Since 2014’s bloated World Peace is None of your Business, Morrissey has been as outspoken about affairs as ever. He praised Brexit as a ‘magnificent’ decision which led to Johnny Marr ruling out a potential Smiths reunion. Recently, he claimed the UKIP leadership election was rigged and more egregiously defended Harvey Weinstein and Kevin Spacey, questioning the credibility of the allegations against them.
Leaving all preconceived notions aside and focusing on the music, there is little on Low in High School that will engender that Kanye West-like guilty pleasure feeling you may experience where the music does the speaking. Morrissey’s eleventh solo album is a musically maximalist statement that depends on theatrical reverberations and sky-high crescendos to uphold the weighty subject matter. Horns, strings and classical style piano pop up throughout. The forcefully dramatic ‘In your Lap’ is one where you can imagine Morrissey on a stage with the spotlight on him, crying out against the horrors of war. The album does occasionally take on a musical-like quality.

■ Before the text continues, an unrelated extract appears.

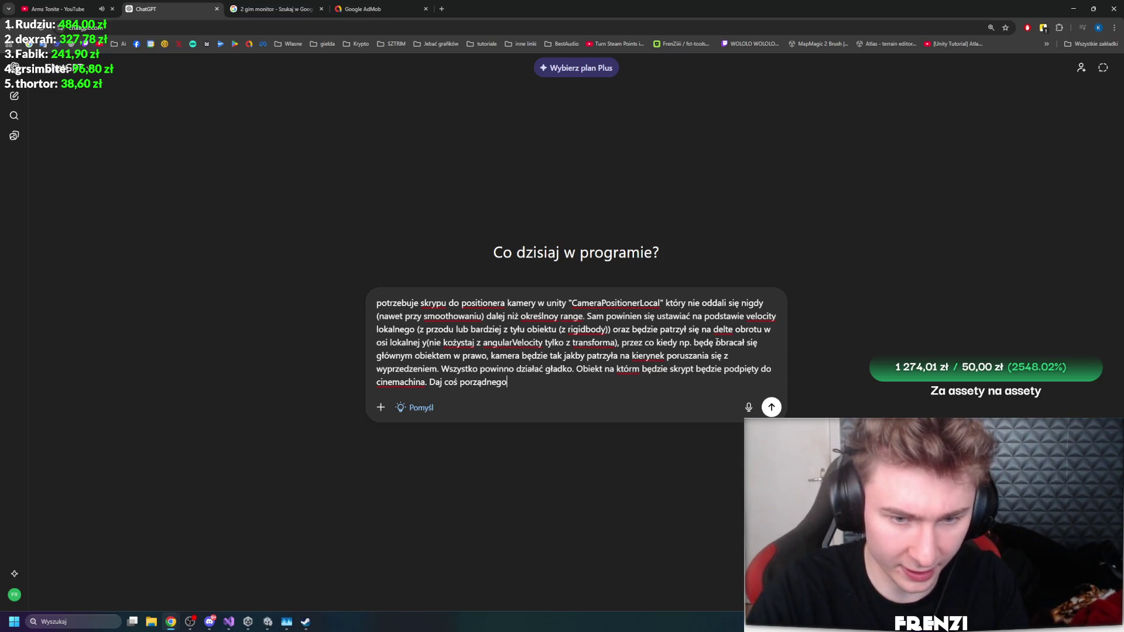
text(, dzięki)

‘I Bury the Living’ is a track that could stir some controversy, where Morrisey takes on the persona of a soldier in a sardonic rant against the glorification of war. He is seeking to expunge the idea of ‘heroism’ and propound the notion of war as state-sanctified homicide. A line as stark as “give me an order and I’ll blow up your daughter” will remain lodged in your hippocampus. The song is actually as darkly humorous as it is intense though.
And that leads onto the idea that Low in High School should not be taken too seriously. Maybe with Morrissey’s routine outbursts, they won’t. Certainly, when I heard the lead single ‘Spent the Day in Bed’ with all its banality and comic squelches in the background, it was a head-scratching moment. Although, I’m sure many of us could follow his mantra of the need for a prolonged slumber and isolation from the scaremongering media – ‘the news contrives to frighten you’. Elsewhere, there is some semi-bizarre nods to hair rock and oriental sounds. “All the Young People must Fall in Love” glides along with a happy-go-lucky 70s clapping beat as Morrissey wails about nuclear weapons incinerating people. An upfront tension exists between his self-importance and the adventurous, operatic production.
People need music to unwind, cheer them up or substantiate their emotions. Low in High School is more just Morrissey’s current agenda; a muddled string of murky sentiments glued together in a fabric of grandiose, super-imposing instrumentation. Being a die-hard Smiths fan must a tricky existence. When their messiah comes out with his contrarian views, will they say he should ‘stick to the music’? Low in High School is the album that will test their patience because their ability to decouple a truly legendary voice from his opinions, will be strained. It’s intriguing yet in equal part overbearing.